Chicago Torture Justice Center works to expand reparations for police violence

Aislinn+Pulley%2C+co-executive+director+of+the+CTJC%2C+and+panelist+La+Tanya+Jenifor+Sublett.

Courtesy of the Center for Civic Engagemen

Aislinn Pulley, co-executive director of the CTJC, and panelist La Tanya Jenifor Sublett.

Samantha Aguilar, Reporter

Northwestern students traveled to the Chicago Torture Justice Center on Saturday to attend a panel on the history of police torture in Chicago and the future of the reparations ordinance in the city.

In 2015, the Chicago City Council unanimously approved the reparations ordinance put forward by city counselor Joe Moreno, and became the first municipality in the United States to provide reparations for racially motivated law enforcement violence. The ordinance was created to address the violence that occurred under Chicago police detective Jon Burge from 1972 to 1991. Burge led detectives in his South Side police district in torturing more than 100 black men to secure confessions. He was never prosecuted for his alleged crimes, including electrocution and smothering.

The ordinance provides financial compensation and free college education for victims of police violence, as well as a counseling center, public memorial, formal apology and education on police torture in Chicago public schools.

Co-executive director Aislinn Pulley said since its creation, the counseling center for Burge torture survivors became the Chicago Torture Justice Center and is working to expand the ordinance to include more survivors of police torture.

The Center for Civic Engagement and Asian American Studies co-sponsored the lecture, site visit, and panel that brought around 40 Northwestern students and faculty.

“The reparations ordinance is a historic win,” Pulley said. “That does not by any means mean that justice has been served.”

Panelist La Tanya Jenifor Sublett said at age 19, she went to the Chicago Police Department to turn in the perpetrator of a murder and provide information to detectives, who then suspected she had committed the crime. After 12 hours of interrogation and torture by police, Sublett signed a false confession statement. Two years later, she was sentenced to 42 years in prison for a crime she did not commit.

“That is the system that we live in,” Sublett said. “That is the city that we live in.”

Sublett said she exhausted every judicial method to get out of prison and faced even more challenges upon re-entering society after 21 years in jail.

Seven years after her release, Sublett became a speaker and activist for the Chicago Torture Justice Center.
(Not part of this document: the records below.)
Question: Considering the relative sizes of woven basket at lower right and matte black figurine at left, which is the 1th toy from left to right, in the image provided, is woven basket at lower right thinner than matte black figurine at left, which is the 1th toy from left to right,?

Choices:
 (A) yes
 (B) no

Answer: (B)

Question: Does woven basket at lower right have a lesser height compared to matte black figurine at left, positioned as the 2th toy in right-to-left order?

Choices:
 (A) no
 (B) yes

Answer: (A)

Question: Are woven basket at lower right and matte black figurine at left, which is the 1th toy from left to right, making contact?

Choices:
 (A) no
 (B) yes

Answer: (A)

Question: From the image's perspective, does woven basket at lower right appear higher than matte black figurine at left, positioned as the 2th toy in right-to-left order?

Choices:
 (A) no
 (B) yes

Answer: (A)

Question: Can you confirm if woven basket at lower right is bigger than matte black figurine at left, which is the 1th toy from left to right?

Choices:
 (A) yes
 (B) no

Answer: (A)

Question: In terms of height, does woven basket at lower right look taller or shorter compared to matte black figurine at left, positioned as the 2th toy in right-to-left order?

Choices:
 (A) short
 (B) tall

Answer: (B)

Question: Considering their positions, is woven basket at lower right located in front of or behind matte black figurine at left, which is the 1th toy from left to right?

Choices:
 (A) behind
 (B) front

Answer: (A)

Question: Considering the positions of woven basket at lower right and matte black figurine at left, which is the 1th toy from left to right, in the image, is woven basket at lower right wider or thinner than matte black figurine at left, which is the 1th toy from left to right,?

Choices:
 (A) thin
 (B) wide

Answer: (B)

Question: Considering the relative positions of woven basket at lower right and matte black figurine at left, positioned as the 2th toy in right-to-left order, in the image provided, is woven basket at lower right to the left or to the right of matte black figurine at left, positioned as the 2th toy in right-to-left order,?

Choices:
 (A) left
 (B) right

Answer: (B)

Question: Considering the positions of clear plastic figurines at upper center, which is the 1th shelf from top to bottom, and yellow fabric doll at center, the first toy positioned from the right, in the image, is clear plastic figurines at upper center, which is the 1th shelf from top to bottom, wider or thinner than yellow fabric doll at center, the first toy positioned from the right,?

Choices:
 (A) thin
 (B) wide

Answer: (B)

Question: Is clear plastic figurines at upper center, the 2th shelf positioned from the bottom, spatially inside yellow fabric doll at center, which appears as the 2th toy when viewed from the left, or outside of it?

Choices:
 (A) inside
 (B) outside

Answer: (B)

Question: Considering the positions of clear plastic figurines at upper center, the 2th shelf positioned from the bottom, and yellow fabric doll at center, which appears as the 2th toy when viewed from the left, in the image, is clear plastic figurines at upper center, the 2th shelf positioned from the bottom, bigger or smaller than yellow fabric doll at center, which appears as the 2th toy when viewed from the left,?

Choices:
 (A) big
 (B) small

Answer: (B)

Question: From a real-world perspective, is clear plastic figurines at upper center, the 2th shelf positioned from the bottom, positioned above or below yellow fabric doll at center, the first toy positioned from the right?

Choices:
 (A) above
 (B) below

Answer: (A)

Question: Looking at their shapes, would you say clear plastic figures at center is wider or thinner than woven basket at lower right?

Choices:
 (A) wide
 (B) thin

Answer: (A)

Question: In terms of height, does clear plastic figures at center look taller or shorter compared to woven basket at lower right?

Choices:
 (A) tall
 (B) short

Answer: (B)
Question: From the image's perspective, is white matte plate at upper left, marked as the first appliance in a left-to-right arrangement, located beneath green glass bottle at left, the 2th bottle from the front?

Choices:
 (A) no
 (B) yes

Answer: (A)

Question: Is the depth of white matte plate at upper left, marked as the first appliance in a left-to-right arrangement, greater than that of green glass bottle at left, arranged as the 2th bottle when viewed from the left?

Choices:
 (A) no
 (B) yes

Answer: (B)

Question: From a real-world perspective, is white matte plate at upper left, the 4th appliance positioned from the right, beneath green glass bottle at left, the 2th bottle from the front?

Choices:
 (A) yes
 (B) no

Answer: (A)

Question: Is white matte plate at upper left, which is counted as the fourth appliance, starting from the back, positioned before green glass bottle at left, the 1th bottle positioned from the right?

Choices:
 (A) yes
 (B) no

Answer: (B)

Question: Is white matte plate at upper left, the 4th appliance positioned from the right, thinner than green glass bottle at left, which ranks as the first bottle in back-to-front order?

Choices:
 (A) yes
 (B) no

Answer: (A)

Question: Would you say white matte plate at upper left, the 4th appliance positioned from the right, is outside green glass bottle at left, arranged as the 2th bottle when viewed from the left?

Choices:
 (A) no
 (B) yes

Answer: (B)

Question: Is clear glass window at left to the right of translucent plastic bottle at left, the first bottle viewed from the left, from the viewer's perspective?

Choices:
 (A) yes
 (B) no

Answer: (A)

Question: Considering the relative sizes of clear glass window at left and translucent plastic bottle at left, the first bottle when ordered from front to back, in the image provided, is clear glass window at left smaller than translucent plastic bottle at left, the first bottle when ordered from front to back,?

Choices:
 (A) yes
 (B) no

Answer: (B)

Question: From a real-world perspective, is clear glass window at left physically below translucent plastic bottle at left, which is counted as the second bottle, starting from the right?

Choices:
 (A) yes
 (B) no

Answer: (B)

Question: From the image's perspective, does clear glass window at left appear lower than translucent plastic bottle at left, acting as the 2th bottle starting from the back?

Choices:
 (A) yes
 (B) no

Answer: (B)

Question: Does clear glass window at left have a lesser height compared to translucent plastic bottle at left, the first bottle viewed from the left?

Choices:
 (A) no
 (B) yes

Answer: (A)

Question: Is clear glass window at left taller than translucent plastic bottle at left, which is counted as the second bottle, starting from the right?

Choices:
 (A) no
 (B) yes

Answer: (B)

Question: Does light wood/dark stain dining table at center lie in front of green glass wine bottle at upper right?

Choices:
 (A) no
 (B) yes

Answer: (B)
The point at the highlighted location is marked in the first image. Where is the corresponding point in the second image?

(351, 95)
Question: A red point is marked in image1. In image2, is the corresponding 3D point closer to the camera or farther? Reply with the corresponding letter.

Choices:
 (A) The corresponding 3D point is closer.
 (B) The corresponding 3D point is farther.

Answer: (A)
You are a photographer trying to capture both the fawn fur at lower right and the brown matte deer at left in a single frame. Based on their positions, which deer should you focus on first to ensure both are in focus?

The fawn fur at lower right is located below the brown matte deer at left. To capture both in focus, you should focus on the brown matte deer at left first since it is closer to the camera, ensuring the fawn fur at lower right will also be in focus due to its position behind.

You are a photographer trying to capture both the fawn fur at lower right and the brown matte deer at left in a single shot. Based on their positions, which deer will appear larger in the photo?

She said her activism has given her the opportunity to hear from women with similar stories.

“I accept being the face even though sometimes at night after I hear stories from other women, I have to turn my face to the wall and cry for them because they won’t tell anybody,” Sublett said. “I used to be her.”

Weinberg freshman Kahsaia de Brito said the experience taught her the importance of talking about the mistreatment of racial minorities in history.

“The more that these issues are talked about, the more support they’ll get,” de Brito said. “Northwestern students have a goal to be civically engaged and create positive change and just knowing that this is one way to do that is important.”

The Center is currently working to spread awareness on torture survivor Gerald Reed who has been incarcerated for 29 years and has remained in prison 14 months after his conviction was overturned. They are currently preparing to enter what will likely be a long battle to expand the reparations ordinance in Chicago.

“You can call it reparations but sometimes it’s just called equity,” Sublett said.